The Coffin Dancer (Lincoln Rhyme 2)
Page 195
A moment later yet another man entered, about the same age as the senator, wearing a white linen suit that was savagely wrinkled. The body it encased was large and soft. He carried a walking stick. He glanced once at Paul, and then, without a word to anyone, he retreated to the corner. He too looked familiar but Paul couldn't place him.
"Now," Gordon continued. "Here's the situation, Paul. We know you've worked for Luciano, we know you've worked for Lansky, a couple of the others. And we know what you do for them."
"Yeah, what's that?"
"You're a button man, Paul," Manielli said brightly, as if he'd been looking forward to saying it.
Gordon said, "Last March Jimmy Coughlin saw you . . . " He frowned. "What do you people say? You don't say 'kill.'"
Paul, thinking: Some of us people say "chill off." Paul himself used "touch off." It was the phrase that Sergeant Alvin York used to describe killing enemy soldiers during the war. It made Paul feel less like a punk to use the term that a war hero did. But, of course, Paul Schumann didn't share any of this at the moment.
Gordon continued. "Jimmy saw you kill Arch Dimici on March thirteenth in a warehouse on the Hudson."
Paul had staked out the place for four hours before Dimici showed up. He'd been positive the man was alone. Jimmy must've been sleeping one off behind some crates when Paul arrived.
"Now, from what they tell me, Jimmy isn't the most reliable witness. But we've got some hard evidence. A few revenue boys picked him up for selling hooch and he made a deal to rat on you. Seems he'd picked up a shell casing at the scene and was keeping it for insurance. No prints're on it--you're too smart for that. But Hoover's people ran a test on your Colt. The scratches from the extractor're the same."
Hoover? The FBI was involved? And they'd already tested the gun. He'd pitched it out of Malone's window less than an hour ago.
Paul rocked his upper and lower teeth against each other. He was furious with himself. He'd searched for a half hour to find that damn casing at the Dimici job and had finally concluded it'd fallen through the cracks in the floor into the Hudson.

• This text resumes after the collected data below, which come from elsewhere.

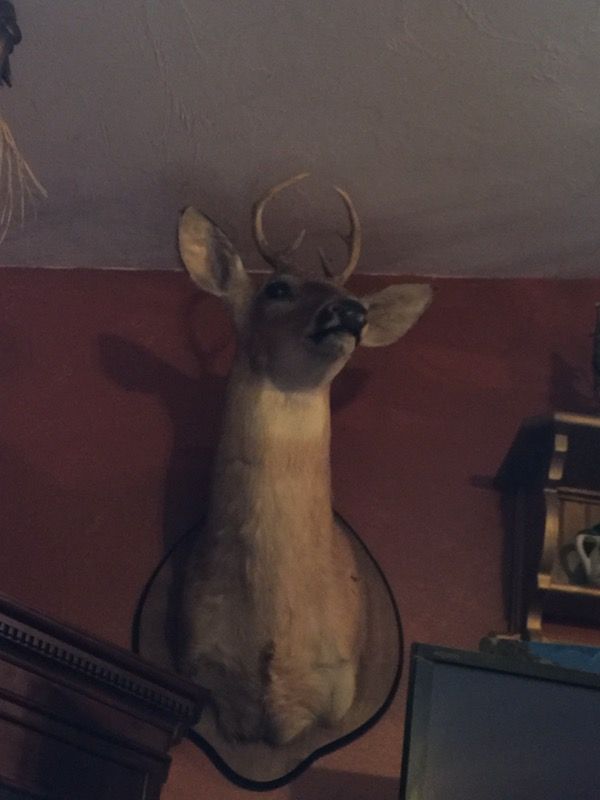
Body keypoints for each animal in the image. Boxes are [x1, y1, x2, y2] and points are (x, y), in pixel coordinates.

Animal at [176, 173, 431, 746]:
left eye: (353, 296)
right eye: (277, 288)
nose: (352, 314)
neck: (274, 628)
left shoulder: (338, 685)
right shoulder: (205, 672)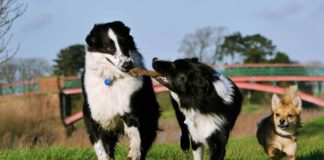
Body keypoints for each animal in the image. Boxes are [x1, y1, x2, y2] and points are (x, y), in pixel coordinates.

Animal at [83, 21, 160, 160]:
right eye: (109, 48)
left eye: (125, 44)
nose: (127, 64)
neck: (111, 79)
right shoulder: (92, 116)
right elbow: (99, 145)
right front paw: (104, 157)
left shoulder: (130, 108)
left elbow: (135, 135)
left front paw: (133, 152)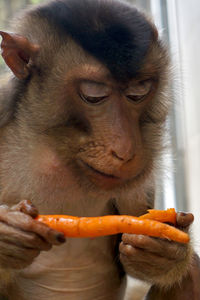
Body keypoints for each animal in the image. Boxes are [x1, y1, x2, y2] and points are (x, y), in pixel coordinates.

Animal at [0, 0, 198, 298]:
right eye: (93, 96)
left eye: (138, 94)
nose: (125, 150)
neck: (54, 149)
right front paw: (8, 235)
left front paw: (167, 252)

"So we made inquiries and heard you were being paid five hundred dollars to . . . " Gordon hesitated.
Touch off.
" . . . eliminate Malone tonight."
"Like hell I was," Paul said, laughing. "You got yourself some bum wire. I just went to visit him. Where is he, by the way?"
Gordon paused. "Mr. Malone will no longer be a threat to the constabulary or the citizens of New York City."
"Sounds like somebody owes you five C-notes."
Bull Gordon didn't laugh. "You're in Dutch, Paul, and you can't beat the rap. So here's what we're offering. Like they say in those used-Studebaker ads: this's a one-time-only offer. Take it or leave it. We don't negotiate."
The senator finally spoke. "Tom Dewey wants you as bad as he wants the rest of the scum on his list."
The special prosecutor was on a divine mission to clean up organized crime in New York. Crime boss Lucky Luciano, the Italian Five Families in the city and the Jewish syndicate of Meyer Lansky were his main targets. Dewey was dogged and smart and he was winning conviction after conviction.
"But he's agreed to give us first dibs on you."
"Forget it. I'm not a stool pigeon."
Gordon said, "We're not asking you to be one. That's not what this is about."
"Then what do you want me to do?"
A pause for a moment. The senator nodded toward Gordon, who said, "You're a button man, Paul. What do you think? We want you to kill somebody."